Dilatant (shear thickening): Higher rate of deformation at low shear stresses, then linear
Pseudoplastic: (shear thinning): Lower rate of deformation at low shear stresses, then linear.
Bingham plastic: behaves as a solid until a
high enough shear stress is achieved and then linear
What is the No Slip Condition
The no-slip condition shapes the velocity profile: the layer that sticks to the surface slows the velocity of the next adjacent fluid layer (because of viscous forces between the fluid layers)
The fluid has no velocity at the stationary surface
What is always true about the pressure at a point in a fluid at rest?
The pressure is isotropic:
The pressure at any point in a static fluid acts with the same magnitude in all directions
What is Stevin’s law
The pressure at any point within a fluid at rest is only proportional to the depth of that point
∂P/∂x=0, ∂P/∂y = 0, ∂P/∂z = -ρg = -γ
How does a manometer work?
A manometer uses a fluid column to measure the pressure differene
∆z = ∆P/ρg
∆P = ρgh
You can figure out the pressure by measuring the difference in elevation of the fluid.
In what conditions can the continuity equation be simplified?
Incompressible fluid: ρ is independent of time or spece > you can take it out of the integral > the densities cancel eachother
∫vdA = Q
Incompressible fluid + nondeformable CV:
∫vdA = Q = 0
Steady flow: ∂/∂t = 0 > the right side = 0 (Mass flow rate into CV = Mass flow rate out of CV)
∫ρvdA = 0
Uniform velocities at the cross section: replace the integral with a sum.
∫vdA = ΣvA = 0
When is the continuity equation used
When you are given most velocities and areas and need to calculate the last velocity or area.
Useally there are no forces in the problem
What defines steady flow?
The Mass flow rate into a fixed control volyme is equal to the Mass flow rate out of the control volume
∂/∂t = 0
What defines incompressible flow
The Volume flow rate into a fixed control volyme is equal to the Volume flow rate out of the control volume
What defines frictionless flow
When there are no viscous forces acting on the fluid
μ = 0
What are the terms of the bernoulli equation called?
Elevation head: z (gravitational potential energy)
Pressure head: P/γ (Flow work)
Velocity head: v^2/2g (Kinetic energy)
Piezometric head: z + P/γ (The sum of the first 2 terms above)
Total head: H (The sum of the first 3 terms above)
What does the components of the momentum equation represent?
FB = body forces
FS= surface forces
∂/∂t ∫ρvdV = rate of change of linear mumentum in the control volume (CV)
∫vρv*dA = rate at which linear mumentum is exiting the control surface (CS)
In what conditions can the Momentum equation be simplified?
Uniform flow:
∫vρvdA -> ΣρvAv
Steady flow:
∂/∂t ∫ρvdV = 0
When is the Momentum equation used
When you have forces, velocities and areas.

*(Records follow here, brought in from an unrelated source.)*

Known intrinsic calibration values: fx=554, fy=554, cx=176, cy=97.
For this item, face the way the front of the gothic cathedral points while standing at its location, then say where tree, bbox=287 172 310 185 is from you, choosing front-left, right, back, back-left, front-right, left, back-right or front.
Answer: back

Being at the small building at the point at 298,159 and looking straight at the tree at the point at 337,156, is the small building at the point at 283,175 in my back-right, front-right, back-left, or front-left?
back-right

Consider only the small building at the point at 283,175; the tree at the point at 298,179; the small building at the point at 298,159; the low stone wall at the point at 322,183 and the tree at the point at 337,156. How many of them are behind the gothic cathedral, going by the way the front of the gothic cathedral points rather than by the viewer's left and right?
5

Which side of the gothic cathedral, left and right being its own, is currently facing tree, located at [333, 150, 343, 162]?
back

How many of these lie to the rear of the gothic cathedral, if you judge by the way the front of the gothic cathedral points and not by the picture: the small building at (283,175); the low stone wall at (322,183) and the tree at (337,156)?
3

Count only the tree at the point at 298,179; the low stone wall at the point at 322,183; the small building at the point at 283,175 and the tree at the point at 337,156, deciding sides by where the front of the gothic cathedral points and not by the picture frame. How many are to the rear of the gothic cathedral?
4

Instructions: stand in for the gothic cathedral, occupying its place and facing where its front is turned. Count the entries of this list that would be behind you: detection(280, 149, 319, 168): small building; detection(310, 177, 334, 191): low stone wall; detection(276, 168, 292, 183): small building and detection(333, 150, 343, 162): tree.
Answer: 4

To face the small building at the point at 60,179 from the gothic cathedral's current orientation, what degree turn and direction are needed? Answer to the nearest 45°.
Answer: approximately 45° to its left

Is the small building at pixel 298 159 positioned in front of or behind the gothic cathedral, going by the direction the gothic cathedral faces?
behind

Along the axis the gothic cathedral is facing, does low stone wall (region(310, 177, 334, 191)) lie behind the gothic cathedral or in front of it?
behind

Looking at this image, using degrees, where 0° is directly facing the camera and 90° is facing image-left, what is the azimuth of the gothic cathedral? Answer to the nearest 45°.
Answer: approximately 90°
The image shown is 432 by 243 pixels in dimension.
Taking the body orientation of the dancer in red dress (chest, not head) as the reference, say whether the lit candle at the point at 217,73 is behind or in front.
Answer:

Usually you have to calculate a Reaction force
How do you assess the flow regime?
You calculate the reynolds number (Re)
Laminar Re ≤ 2000
Transitional 2000 ≤ Re ≤ 4000
Turbulent Re ≥ 4000
What is relative roughness?
Roughness over the charecteristic length of the geometry
ε/D
What is pressure drop?
∆P/γ = ∆H
Happens in a horizontal pipe with steady velocity. The only thing that can change is the pressure head wich would drop in real fluids. (bernoullis equation)
What is the local losses proportional to?
the velocity squared
n V^2/2g